(Work to complete):
Take the material below and extract the lines from the one with "Picture 1: xy;" through the one with "Picture 2: Row", word for word, without pictures.

(Data supplied):
---*---

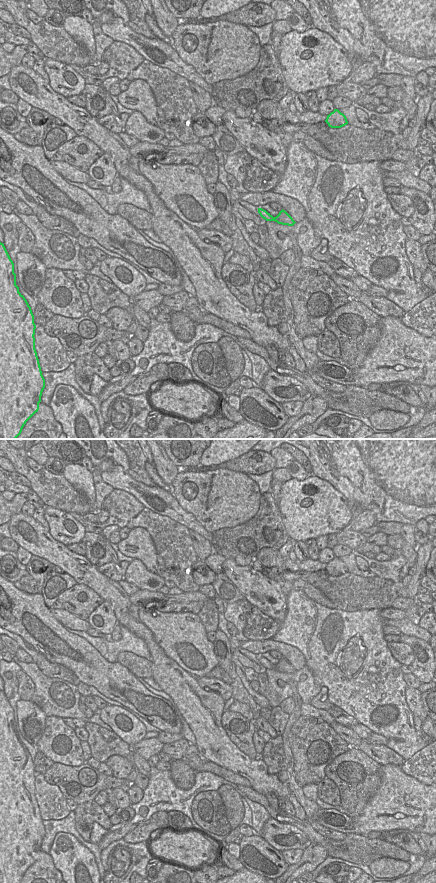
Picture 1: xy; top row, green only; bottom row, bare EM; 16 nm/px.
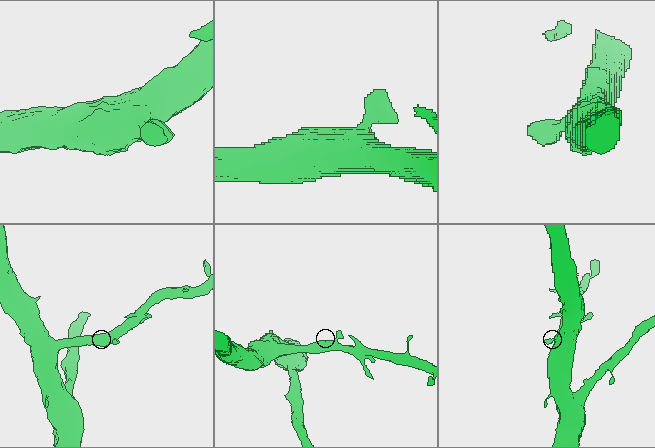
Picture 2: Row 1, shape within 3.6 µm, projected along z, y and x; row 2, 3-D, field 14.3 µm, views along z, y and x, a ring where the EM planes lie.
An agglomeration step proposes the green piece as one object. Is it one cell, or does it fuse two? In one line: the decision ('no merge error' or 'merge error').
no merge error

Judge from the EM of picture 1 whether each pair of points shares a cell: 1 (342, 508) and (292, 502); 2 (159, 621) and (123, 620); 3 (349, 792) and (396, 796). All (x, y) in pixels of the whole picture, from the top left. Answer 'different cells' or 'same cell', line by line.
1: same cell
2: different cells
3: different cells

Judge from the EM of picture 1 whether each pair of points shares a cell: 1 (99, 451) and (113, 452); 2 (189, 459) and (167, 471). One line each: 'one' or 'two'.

---*---

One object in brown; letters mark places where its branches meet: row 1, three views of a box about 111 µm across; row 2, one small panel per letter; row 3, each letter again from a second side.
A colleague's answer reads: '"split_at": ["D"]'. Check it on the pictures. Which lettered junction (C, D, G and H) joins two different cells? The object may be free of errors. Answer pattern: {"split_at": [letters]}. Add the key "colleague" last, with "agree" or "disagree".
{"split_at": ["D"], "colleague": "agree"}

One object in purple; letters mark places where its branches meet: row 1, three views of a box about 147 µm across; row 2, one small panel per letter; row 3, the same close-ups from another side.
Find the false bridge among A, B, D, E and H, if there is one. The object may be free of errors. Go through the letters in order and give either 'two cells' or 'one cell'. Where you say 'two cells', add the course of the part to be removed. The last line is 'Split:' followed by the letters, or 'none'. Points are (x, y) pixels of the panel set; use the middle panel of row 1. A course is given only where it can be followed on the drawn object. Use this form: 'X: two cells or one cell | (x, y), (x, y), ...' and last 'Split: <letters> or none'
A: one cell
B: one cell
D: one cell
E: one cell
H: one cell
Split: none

---*---

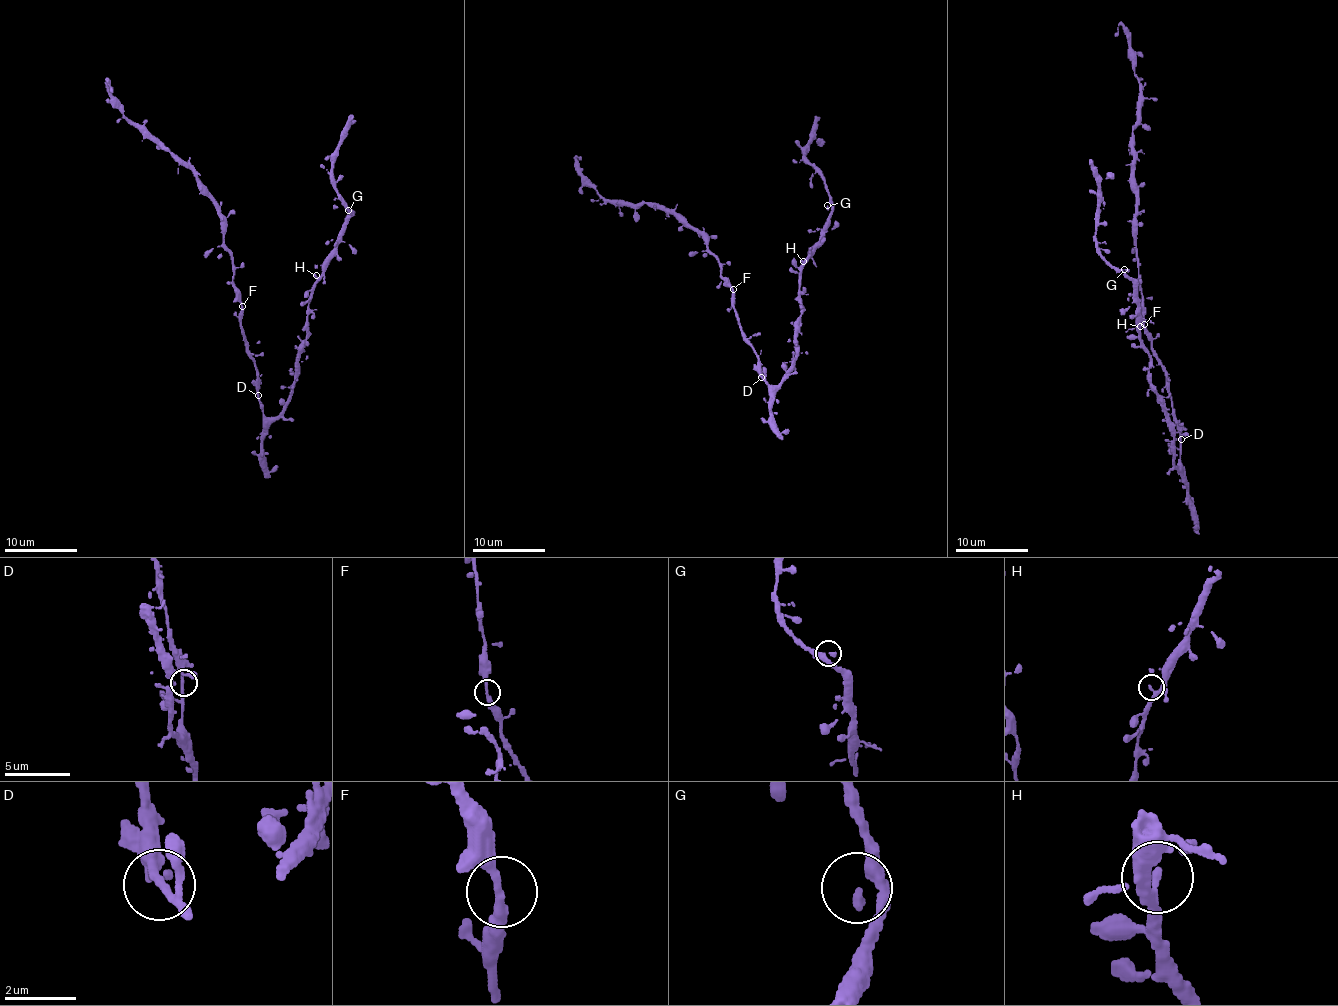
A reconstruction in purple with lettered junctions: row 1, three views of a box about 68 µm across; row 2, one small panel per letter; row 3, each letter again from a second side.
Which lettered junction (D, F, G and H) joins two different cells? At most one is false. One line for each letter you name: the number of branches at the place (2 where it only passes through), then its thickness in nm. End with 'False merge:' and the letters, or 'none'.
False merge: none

---*---

(Result below):
Picture 1: xy; top row, green only; bottom row, bare EM; 16 nm/px.
Picture 2: Row 1, shape within 3.6 µm, projected along z, y and x; row 2, 3-D, field 14.3 µm, views along z, y and x, a ring where the EM planes lie.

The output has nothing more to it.